--- Filas mostradas ---

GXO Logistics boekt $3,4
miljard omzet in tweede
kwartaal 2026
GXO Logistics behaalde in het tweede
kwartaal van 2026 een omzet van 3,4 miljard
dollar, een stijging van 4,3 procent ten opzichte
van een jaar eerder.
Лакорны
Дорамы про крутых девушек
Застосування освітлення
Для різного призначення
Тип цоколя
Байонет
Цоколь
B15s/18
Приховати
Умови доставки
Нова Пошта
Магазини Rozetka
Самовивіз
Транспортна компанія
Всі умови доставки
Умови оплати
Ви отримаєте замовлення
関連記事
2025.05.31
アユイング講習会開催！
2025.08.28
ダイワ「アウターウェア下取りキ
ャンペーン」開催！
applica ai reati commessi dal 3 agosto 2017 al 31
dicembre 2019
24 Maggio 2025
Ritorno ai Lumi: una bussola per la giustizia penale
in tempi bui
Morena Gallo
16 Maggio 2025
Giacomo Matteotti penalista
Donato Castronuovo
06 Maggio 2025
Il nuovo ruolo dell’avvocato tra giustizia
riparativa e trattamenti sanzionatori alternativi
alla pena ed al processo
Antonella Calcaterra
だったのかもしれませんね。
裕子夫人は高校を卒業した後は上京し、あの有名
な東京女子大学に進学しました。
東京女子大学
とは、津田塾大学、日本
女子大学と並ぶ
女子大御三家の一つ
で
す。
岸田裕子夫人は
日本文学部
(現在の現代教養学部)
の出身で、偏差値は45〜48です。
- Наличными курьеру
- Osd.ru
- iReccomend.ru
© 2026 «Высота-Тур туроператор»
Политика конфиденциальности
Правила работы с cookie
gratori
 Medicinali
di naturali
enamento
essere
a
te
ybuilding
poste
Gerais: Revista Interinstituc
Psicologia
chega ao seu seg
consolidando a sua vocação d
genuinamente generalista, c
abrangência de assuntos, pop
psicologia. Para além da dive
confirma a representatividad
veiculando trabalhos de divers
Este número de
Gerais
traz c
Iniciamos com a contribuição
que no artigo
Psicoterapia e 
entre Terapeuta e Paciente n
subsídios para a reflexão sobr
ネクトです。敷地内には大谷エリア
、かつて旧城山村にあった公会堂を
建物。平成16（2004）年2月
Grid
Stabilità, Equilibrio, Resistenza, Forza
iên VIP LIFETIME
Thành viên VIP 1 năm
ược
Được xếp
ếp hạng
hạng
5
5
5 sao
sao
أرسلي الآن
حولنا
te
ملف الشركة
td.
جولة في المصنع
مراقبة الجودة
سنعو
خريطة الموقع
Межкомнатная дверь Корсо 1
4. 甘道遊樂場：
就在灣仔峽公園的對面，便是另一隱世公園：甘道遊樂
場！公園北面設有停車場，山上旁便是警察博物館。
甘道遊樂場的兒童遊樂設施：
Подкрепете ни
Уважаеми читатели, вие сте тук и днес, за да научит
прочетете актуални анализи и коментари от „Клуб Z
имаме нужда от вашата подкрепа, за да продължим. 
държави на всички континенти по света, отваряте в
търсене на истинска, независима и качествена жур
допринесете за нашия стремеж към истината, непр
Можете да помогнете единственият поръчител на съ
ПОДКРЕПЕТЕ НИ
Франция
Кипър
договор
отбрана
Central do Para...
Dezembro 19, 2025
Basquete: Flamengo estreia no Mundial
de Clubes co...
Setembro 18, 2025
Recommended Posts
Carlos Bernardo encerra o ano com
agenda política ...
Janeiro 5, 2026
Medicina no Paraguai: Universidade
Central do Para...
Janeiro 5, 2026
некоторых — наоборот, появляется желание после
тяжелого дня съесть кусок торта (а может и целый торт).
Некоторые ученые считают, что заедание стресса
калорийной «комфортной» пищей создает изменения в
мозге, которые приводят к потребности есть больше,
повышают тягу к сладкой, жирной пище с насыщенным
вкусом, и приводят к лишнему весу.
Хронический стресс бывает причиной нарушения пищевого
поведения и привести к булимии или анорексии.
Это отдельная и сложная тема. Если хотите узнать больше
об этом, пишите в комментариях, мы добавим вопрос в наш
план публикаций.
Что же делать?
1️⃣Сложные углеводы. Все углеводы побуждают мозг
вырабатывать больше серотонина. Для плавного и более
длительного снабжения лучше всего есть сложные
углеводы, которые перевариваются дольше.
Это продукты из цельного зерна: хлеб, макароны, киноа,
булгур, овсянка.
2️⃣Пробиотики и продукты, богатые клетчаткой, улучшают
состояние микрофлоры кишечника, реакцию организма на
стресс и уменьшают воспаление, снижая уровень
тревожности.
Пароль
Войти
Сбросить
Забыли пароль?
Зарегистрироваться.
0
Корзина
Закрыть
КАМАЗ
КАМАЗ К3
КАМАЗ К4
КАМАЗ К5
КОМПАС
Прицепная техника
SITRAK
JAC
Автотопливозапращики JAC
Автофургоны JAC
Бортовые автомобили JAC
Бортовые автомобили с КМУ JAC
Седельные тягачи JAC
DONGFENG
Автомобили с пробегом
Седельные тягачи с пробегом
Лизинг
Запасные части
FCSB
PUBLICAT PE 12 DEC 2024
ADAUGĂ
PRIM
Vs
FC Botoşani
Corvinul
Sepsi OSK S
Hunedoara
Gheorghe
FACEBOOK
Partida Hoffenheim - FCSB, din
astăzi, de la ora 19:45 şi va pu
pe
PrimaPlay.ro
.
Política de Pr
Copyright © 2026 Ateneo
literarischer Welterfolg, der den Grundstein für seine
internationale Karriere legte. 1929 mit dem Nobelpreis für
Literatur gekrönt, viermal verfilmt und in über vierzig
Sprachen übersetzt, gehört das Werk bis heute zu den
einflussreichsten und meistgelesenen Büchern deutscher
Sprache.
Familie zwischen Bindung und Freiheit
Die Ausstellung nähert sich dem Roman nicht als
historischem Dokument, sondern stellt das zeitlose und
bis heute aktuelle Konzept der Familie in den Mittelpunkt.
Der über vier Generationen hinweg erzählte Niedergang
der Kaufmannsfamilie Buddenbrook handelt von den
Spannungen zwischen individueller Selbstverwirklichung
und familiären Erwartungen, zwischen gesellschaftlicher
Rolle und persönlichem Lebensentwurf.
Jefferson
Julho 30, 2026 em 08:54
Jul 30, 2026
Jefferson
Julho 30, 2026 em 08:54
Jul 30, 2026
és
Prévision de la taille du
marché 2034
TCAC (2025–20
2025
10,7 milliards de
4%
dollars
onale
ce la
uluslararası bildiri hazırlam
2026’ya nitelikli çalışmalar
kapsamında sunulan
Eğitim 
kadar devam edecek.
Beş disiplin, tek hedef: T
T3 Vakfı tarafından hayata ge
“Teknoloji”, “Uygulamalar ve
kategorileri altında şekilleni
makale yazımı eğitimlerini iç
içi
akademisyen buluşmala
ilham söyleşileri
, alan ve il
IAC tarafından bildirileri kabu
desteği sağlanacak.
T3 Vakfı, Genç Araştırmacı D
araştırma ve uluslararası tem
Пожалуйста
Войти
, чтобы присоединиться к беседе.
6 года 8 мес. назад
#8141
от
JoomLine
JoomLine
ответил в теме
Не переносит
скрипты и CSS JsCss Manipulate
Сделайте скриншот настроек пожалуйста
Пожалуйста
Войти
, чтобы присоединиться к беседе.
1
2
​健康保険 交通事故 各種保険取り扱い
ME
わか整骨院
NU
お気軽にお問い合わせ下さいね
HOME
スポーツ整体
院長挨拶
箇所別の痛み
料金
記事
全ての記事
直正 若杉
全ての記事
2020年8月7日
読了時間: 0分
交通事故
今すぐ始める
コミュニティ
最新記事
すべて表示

---

**Tarea a resolver**
Copia sin cambios todo lo que va desde el comienzo de las filas hasta la línea que contiene "- Наличными курьеру", con ambos extremos incluidos.

**Respuesta propuesta**
GXO Logistics boekt $3,4
miljard omzet in tweede
kwartaal 2026
GXO Logistics behaalde in het tweede
kwartaal van 2026 een omzet van 3,4 miljard
dollar, een stijging van 4,3 procent ten opzichte
van een jaar eerder.
Лакорны
Дорамы про крутых девушек
Застосування освітлення
Для різного призначення
Тип цоколя
Байонет
Цоколь
B15s/18
Приховати
Умови доставки
Нова Пошта
Магазини Rozetka
Самовивіз
Транспортна компанія
Всі умови доставки
Умови оплати
Ви отримаєте замовлення
関連記事
2025.05.31
アユイング講習会開催！
2025.08.28
ダイワ「アウターウェア下取りキ
ャンペーン」開催！
applica ai reati commessi dal 3 agosto 2017 al 31
dicembre 2019
24 Maggio 2025
Ritorno ai Lumi: una bussola per la giustizia penale
in tempi bui
Morena Gallo
16 Maggio 2025
Giacomo Matteotti penalista
Donato Castronuovo
06 Maggio 2025
Il nuovo ruolo dell’avvocato tra giustizia
riparativa e trattamenti sanzionatori alternativi
alla pena ed al processo
Antonella Calcaterra
だったのかもしれませんね。
裕子夫人は高校を卒業した後は上京し、あの有名
な東京女子大学に進学しました。
東京女子大学
とは、津田塾大学、日本
女子大学と並ぶ
女子大御三家の一つ
で
す。
岸田裕子夫人は
日本文学部
(現在の現代教養学部)
の出身で、偏差値は45〜48です。
- Наличными курьеру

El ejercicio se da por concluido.